Très haut débit pour tous d’ici 2021 : est-ce possible ?

Le président de la République française veut accélérer la lutte contre la fracture digitale et promet une couverture globale du territoire en THD d’ici 2021. Soit trois ans d’avance. Pour tenter de tenir cette promesse, Emmanuel Macron compte sur l’ensemble des technologies disponibles : la 5G, la 4G fixe, le satellite, la fibre optique…

La fracture numérique (ou digitale) est la première chose qui nourrit les extrêmes, insiste le chef de l’Etat. “D’ici fin 2020, on doit alors prendre de nouvelles mesures de contrainte et d’incitation à l’égard des opérateurs télécoms”.
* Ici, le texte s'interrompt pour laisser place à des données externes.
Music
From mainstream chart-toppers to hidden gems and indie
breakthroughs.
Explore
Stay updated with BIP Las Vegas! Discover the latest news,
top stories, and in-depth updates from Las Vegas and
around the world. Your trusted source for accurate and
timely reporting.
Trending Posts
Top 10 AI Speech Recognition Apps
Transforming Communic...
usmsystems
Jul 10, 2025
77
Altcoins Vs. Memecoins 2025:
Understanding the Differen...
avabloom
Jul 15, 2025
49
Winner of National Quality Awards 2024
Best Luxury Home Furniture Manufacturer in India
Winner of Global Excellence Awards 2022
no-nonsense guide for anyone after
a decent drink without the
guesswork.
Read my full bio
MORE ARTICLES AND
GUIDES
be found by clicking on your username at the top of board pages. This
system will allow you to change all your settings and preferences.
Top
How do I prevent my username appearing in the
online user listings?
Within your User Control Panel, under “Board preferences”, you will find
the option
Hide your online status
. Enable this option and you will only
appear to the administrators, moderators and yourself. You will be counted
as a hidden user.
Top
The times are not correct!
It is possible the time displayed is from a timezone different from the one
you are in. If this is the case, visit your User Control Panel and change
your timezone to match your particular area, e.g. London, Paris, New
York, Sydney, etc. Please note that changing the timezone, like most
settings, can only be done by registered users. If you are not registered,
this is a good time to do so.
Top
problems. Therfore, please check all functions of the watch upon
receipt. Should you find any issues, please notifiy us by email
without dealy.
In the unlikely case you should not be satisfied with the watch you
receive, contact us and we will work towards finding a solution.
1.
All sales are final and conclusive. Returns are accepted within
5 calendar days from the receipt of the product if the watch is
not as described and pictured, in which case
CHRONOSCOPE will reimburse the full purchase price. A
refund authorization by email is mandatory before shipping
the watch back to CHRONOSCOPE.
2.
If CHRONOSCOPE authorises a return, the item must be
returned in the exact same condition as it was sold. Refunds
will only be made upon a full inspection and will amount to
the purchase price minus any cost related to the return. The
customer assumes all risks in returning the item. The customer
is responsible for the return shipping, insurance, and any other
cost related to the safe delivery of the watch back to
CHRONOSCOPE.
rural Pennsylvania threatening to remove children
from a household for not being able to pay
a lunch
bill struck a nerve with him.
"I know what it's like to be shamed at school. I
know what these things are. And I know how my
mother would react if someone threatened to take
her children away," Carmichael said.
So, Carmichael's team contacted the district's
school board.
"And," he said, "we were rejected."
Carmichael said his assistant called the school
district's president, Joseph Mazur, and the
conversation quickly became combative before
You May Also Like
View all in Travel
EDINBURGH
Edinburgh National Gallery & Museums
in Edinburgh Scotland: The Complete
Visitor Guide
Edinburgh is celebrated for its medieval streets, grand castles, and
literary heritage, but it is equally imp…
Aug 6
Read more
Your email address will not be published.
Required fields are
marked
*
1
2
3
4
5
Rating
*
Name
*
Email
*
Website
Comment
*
À l’origine, le Plan France Très Haut débit (PFTHD), lancé en février dernier, prévoyait le THD pour tous à l’horizon 2021.

But : offrir à l’ensemble des administrations, sociétés et foyers des pays un accès à internet performant grâce principalement à la fibre optique (ou le réseau FTTH) ou à une connexion câble.

“Plus le débit est élevé, plus la vitesse de transmission des données (documents, image, musique, vidéos, pages web, etc.) est rapide”, ajoute le président de l’entreprise Paritel, Jean-Philippe Bosnet.

Selon les derniers chiffres publiés samedi par l’Union Internationale des Télécommunications (UIT), au 31 décembre 2019, près de 73 % du territoire français a déjà accès au THD avec néanmoins de fortes inégalités entre la campagne et la ville.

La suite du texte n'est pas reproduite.